(Stored items)
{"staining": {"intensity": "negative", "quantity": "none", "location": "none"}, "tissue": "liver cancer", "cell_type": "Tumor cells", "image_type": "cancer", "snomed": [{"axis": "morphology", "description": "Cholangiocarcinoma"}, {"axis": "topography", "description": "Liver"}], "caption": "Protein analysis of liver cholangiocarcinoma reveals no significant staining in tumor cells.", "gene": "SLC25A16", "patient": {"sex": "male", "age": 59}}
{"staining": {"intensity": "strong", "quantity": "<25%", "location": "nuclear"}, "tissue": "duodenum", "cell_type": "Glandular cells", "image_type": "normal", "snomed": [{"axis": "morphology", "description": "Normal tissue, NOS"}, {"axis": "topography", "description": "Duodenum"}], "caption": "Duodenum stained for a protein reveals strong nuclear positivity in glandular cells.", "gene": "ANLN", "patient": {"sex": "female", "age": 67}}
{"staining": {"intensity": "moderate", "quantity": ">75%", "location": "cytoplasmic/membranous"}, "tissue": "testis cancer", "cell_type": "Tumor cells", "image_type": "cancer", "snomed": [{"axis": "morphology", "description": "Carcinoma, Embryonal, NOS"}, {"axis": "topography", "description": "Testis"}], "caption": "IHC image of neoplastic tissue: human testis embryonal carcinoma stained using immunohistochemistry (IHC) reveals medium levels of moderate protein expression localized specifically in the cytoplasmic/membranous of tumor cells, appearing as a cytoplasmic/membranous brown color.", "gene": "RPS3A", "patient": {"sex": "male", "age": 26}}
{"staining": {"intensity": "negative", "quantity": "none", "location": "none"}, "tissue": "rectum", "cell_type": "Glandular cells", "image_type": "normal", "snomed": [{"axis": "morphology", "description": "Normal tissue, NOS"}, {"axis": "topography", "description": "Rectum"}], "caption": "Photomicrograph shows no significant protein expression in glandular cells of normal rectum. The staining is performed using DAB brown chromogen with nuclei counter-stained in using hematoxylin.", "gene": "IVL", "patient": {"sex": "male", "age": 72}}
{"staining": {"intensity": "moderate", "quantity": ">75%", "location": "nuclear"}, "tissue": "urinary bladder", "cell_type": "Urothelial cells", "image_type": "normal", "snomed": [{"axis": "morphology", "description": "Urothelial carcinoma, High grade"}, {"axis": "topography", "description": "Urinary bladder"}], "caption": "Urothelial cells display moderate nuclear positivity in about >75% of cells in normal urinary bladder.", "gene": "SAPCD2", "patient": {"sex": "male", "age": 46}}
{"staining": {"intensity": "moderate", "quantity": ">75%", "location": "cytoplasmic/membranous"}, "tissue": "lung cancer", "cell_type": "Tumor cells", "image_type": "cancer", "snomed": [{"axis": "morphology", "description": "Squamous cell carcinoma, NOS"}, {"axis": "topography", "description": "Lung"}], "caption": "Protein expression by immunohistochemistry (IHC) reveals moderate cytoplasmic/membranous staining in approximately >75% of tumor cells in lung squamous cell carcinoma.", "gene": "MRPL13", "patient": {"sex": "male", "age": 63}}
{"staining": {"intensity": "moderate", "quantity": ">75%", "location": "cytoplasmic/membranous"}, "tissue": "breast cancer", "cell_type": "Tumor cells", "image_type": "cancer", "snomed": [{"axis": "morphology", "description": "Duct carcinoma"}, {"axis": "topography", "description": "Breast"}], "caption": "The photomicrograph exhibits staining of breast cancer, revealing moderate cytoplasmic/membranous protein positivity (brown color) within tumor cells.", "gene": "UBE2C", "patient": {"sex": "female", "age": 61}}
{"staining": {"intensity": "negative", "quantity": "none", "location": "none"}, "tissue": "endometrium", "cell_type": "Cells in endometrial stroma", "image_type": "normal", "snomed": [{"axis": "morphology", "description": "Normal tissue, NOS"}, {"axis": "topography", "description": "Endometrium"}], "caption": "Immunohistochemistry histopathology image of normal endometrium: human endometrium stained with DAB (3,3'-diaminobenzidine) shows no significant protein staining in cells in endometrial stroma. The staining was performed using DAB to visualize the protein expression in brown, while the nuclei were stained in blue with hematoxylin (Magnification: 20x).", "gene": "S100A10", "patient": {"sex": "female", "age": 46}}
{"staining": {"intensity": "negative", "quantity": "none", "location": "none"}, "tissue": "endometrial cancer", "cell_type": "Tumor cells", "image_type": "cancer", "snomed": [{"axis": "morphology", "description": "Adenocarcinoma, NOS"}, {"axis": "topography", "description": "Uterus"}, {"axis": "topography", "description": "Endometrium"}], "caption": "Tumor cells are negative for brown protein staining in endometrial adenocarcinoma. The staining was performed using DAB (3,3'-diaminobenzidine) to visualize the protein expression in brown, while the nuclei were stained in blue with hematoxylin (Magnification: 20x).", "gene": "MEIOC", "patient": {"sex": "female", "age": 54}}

Your objective:
Take the data above and return it exactly.

The answer:
{"staining": {"intensity": "negative", "quantity": "none", "location": "none"}, "tissue": "liver cancer", "cell_type": "Tumor cells", "image_type": "cancer", "snomed": [{"axis": "morphology", "description": "Cholangiocarcinoma"}, {"axis": "topography", "description": "Liver"}], "caption": "Protein analysis of liver cholangiocarcinoma reveals no significant staining in tumor cells.", "gene": "SLC25A16", "patient": {"sex": "male", "age": 59}}
{"staining": {"intensity": "strong", "quantity": "<25%", "location": "nuclear"}, "tissue": "duodenum", "cell_type": "Glandular cells", "image_type": "normal", "snomed": [{"axis": "morphology", "description": "Normal tissue, NOS"}, {"axis": "topography", "description": "Duodenum"}], "caption": "Duodenum stained for a protein reveals strong nuclear positivity in glandular cells.", "gene": "ANLN", "patient": {"sex": "female", "age": 67}}
{"staining": {"intensity": "moderate", "quantity": ">75%", "location": "cytoplasmic/membranous"}, "tissue": "testis cancer", "cell_type": "Tumor cells", "image_type": "cancer", "snomed": [{"axis": "morphology", "description": "Carcinoma, Embryonal, NOS"}, {"axis": "topography", "description": "Testis"}], "caption": "IHC image of neoplastic tissue: human testis embryonal carcinoma stained using immunohistochemistry (IHC) reveals medium levels of moderate protein expression localized specifically in the cytoplasmic/membranous of tumor cells, appearing as a cytoplasmic/membranous brown color.", "gene": "RPS3A", "patient": {"sex": "male", "age": 26}}
{"staining": {"intensity": "negative", "quantity": "none", "location": "none"}, "tissue": "rectum", "cell_type": "Glandular cells", "image_type": "normal", "snomed": [{"axis": "morphology", "description": "Normal tissue, NOS"}, {"axis": "topography", "description": "Rectum"}], "caption": "Photomicrograph shows no significant protein expression in glandular cells of normal rectum. The staining is performed using DAB brown chromogen with nuclei counter-stained in using hematoxylin.", "gene": "IVL", "patient": {"sex": "male", "age": 72}}
{"staining": {"intensity": "moderate", "quantity": ">75%", "location": "nuclear"}, "tissue": "urinary bladder", "cell_type": "Urothelial cells", "image_type": "normal", "snomed": [{"axis": "morphology", "description": "Urothelial carcinoma, High grade"}, {"axis": "topography", "description": "Urinary bladder"}], "caption": "Urothelial cells display moderate nuclear positivity in about >75% of cells in normal urinary bladder.", "gene": "SAPCD2", "patient": {"sex": "male", "age": 46}}
{"staining": {"intensity": "moderate", "quantity": ">75%", "location": "cytoplasmic/membranous"}, "tissue": "lung cancer", "cell_type": "Tumor cells", "image_type": "cancer", "snomed": [{"axis": "morphology", "description": "Squamous cell carcinoma, NOS"}, {"axis": "topography", "description": "Lung"}], "caption": "Protein expression by immunohistochemistry (IHC) reveals moderate cytoplasmic/membranous staining in approximately >75% of tumor cells in lung squamous cell carcinoma.", "gene": "MRPL13", "patient": {"sex": "male", "age": 63}}
{"staining": {"intensity": "moderate", "quantity": ">75%", "location": "cytoplasmic/membranous"}, "tissue": "breast cancer", "cell_type": "Tumor cells", "image_type": "cancer", "snomed": [{"axis": "morphology", "description": "Duct carcinoma"}, {"axis": "topography", "description": "Breast"}], "caption": "The photomicrograph exhibits staining of breast cancer, revealing moderate cytoplasmic/membranous protein positivity (brown color) within tumor cells.", "gene": "UBE2C", "patient": {"sex": "female", "age": 61}}
{"staining": {"intensity": "negative", "quantity": "none", "location": "none"}, "tissue": "endometrium", "cell_type": "Cells in endometrial stroma", "image_type": "normal", "snomed": [{"axis": "morphology", "description": "Normal tissue, NOS"}, {"axis": "topography", "description": "Endometrium"}], "caption": "Immunohistochemistry histopathology image of normal endometrium: human endometrium stained with DAB (3,3'-diaminobenzidine) shows no significant protein staining in cells in endometrial stroma. The staining was performed using DAB to visualize the protein expression in brown, while the nuclei were stained in blue with hematoxylin (Magnification: 20x).", "gene": "S100A10", "patient": {"sex": "female", "age": 46}}
{"staining": {"intensity": "negative", "quantity": "none", "location": "none"}, "tissue": "endometrial cancer", "cell_type": "Tumor cells", "image_type": "cancer", "snomed": [{"axis": "morphology", "description": "Adenocarcinoma, NOS"}, {"axis": "topography", "description": "Uterus"}, {"axis": "topography", "description": "Endometrium"}], "caption": "Tumor cells are negative for brown protein staining in endometrial adenocarcinoma. The staining was performed using DAB (3,3'-diaminobenzidine) to visualize the protein expression in brown, while the nuclei were stained in blue with hematoxylin (Magnification: 20x).", "gene": "MEIOC", "patient": {"sex": "female", "age": 54}}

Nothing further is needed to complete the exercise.